* Texte fourni:
□ □ □ □ □ □ □
Publié dans Le Monde du 20 mars 2008
Depuis août 2007, les banques nord-américaines et européennes sont sous
les feux de l’actualité à cause de la crise très sévère qu’elles
traversent, et qu’elles font traverser au système économique néolibéral
dans son ensemble. Le montant actuel des dépréciations d’actifs auxquelles
elles ont dû procéder dépasse 200 milliards de dollars. Plusieurs services
d’études des banques et des économistes chevronnés considèrent que la
facture dépassera 1000 milliards de dollars [1].
Comment les banques ont-elles pu construire un montage de dettes aussi
irrationnel ? Avides de profits, les organismes de crédits hypothécaires
ont prêté à un secteur de la population déjà fortement endetté. Les
conditions de ces prêts à haut rendement (pour le prêteur) constituent une
véritable arnaque : le taux est fixe et raisonnable au cours des deux
premières années puis augmente fortement ensuite. Les prêteurs affirmaient
aux emprunteurs que le bien qu’ils achetaient gagnerait rapidement de la
valeur vu l’augmentation des prix du secteur immobilier. Le hic, c’est que
la bulle du secteur immobilier a fini par exploser en 2007 et les prix ont
commencé inexorablement à baisser. Comme le nombre de défauts de paiement
s’est considérablement accru, les organismes de crédit hypothécaire ont
éprouvé des difficultés à rembourser leurs dettes. Les grandes banques,
pour se protéger, ont refusé de leur octroyer de nouveaux prêts ou ont
exigé des taux beaucoup plus élevés. Mais la spirale ne s’est pas arrêtée
là car les banques avaient acheté les créances hypothécaires en très
grande quantité, et largement hors bilan en créant des sociétés
spécifiques appelées Structured Investment Vehicles (SIV), qui finançaient
l’achat de créances hypothécaires à haut rendement transformés en titres
(CDO, Collateralized Debt Obligations).
□ □ □ □ □ □ □
* Matériel présenté:
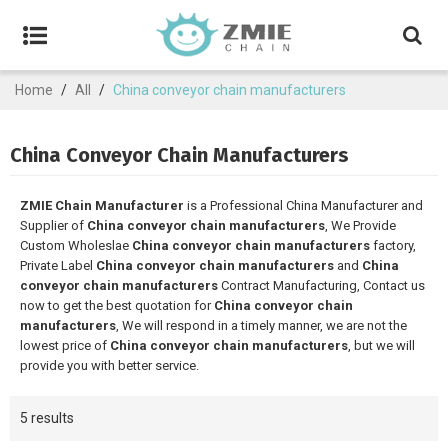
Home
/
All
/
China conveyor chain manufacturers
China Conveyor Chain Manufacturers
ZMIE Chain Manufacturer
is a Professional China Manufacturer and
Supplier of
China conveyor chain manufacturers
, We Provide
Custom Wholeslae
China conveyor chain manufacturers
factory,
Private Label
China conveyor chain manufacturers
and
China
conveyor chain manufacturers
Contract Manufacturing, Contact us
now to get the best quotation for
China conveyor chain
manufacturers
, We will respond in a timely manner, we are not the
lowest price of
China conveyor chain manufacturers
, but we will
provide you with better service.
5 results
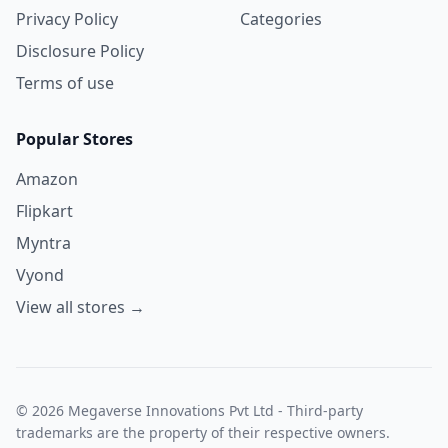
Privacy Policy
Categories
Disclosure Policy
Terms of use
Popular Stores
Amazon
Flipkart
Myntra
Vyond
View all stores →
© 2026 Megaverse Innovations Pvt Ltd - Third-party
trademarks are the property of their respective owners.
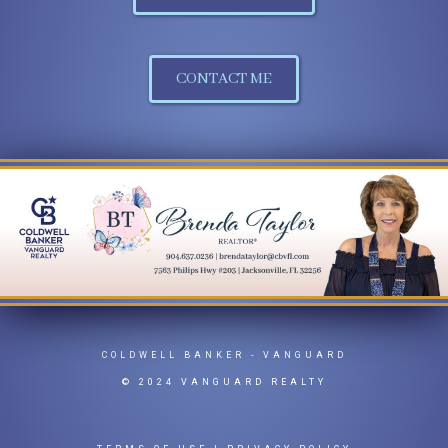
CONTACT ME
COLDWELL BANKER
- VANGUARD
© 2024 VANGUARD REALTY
□ □ □ □ □ □ □
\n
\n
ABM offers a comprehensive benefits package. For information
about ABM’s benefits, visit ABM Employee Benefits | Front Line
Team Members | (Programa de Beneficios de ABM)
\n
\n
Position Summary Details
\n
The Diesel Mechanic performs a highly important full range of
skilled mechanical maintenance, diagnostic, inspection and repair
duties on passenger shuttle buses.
□ □ □ □ □ □ □
* Consigne: D'après le texte sur la crise des banques, comment évolue le taux des prêts accordés par les organismes de crédit hypothécaire ?

* Résultat: Le taux est fixe et raisonnable pendant les deux premières années, puis il augmente fortement.